Down syndrome patients are known to have the following attributes that may lead to failed intubation:

A. obstructive sleep apnea

B. large tongue

C. tendency to have subglottic stenosis

D. C-spine subluxation

E. all of the above

(E) Down syndrome patients are known to have all these attributes that may lead to failed intubation.

Ketamine used in the uncooperative patient

A. aggravates the degree of cooperation because it is a dissociative agent

B. produces such salivation that laryngospasm is a common problem

C. is contraindicated because of the high incidence of emergency delirium

D. can be administered PO or IM

E. midazolam has been proven to reduce the incidence of ketamine-induced emergency delirium in adults and children

(D) Even though emergence delirium can occur (incidence varies but may be as high as 10%–30% in adults with a much lower occurrence in children), oral and IM ketamine remains a useful drug in the management of uncooperative patient. Unfortunately, midazolam has not been shown to reduce the incidence of ketamine-induced emergency delirium.

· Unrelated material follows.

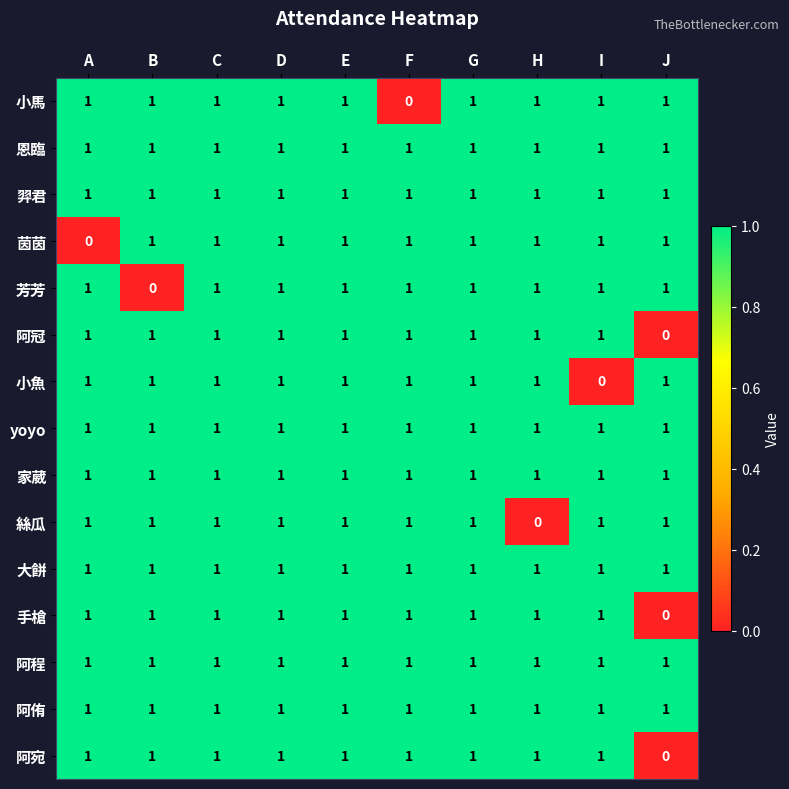

At how many categories does at least one series exceed 0?

10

Oral or IM ketamine is useful in the management of the uncooperative patient. Which of the following is TRUE?

A. The dose of oral ketamine is 7.0 mg·kg−1.

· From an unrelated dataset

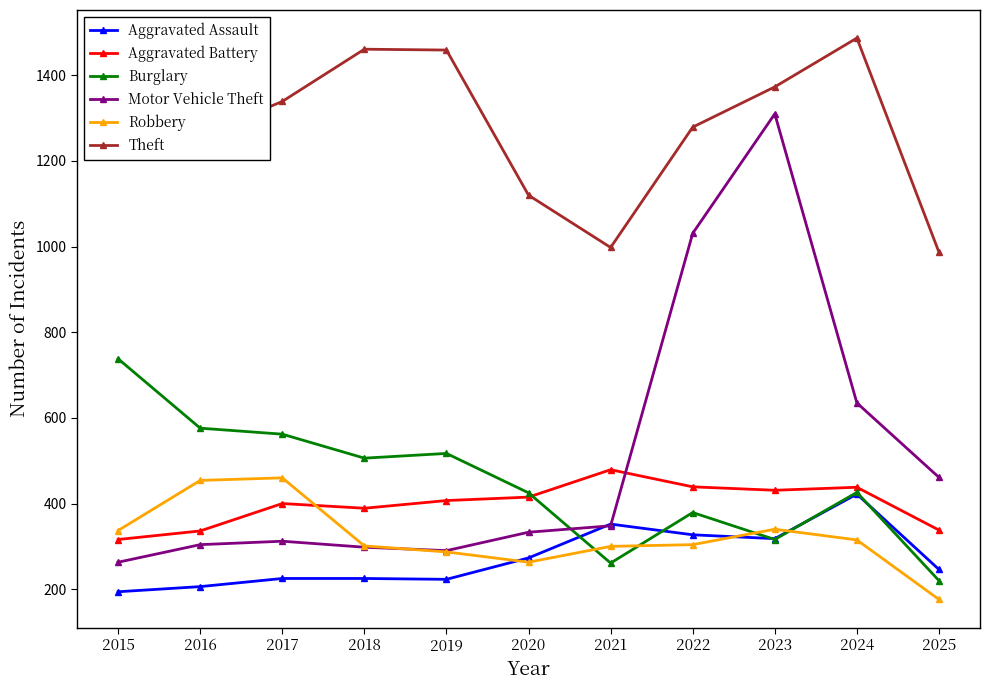

What is the average value of the Theft series?

1294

B. Midazolam prevents emergence reactions.

C. Glycopyrrolate should be coadministered with ketamine to prevent laryngospasm.

D. Ketamine is contraindicated in developmentally delayed individuals.

E. All of the above.

(A) Ketamine is useful in the management of uncooperative patients, including mentally challenged individuals and the dose of oral dose is 7.0 mg·kg−1.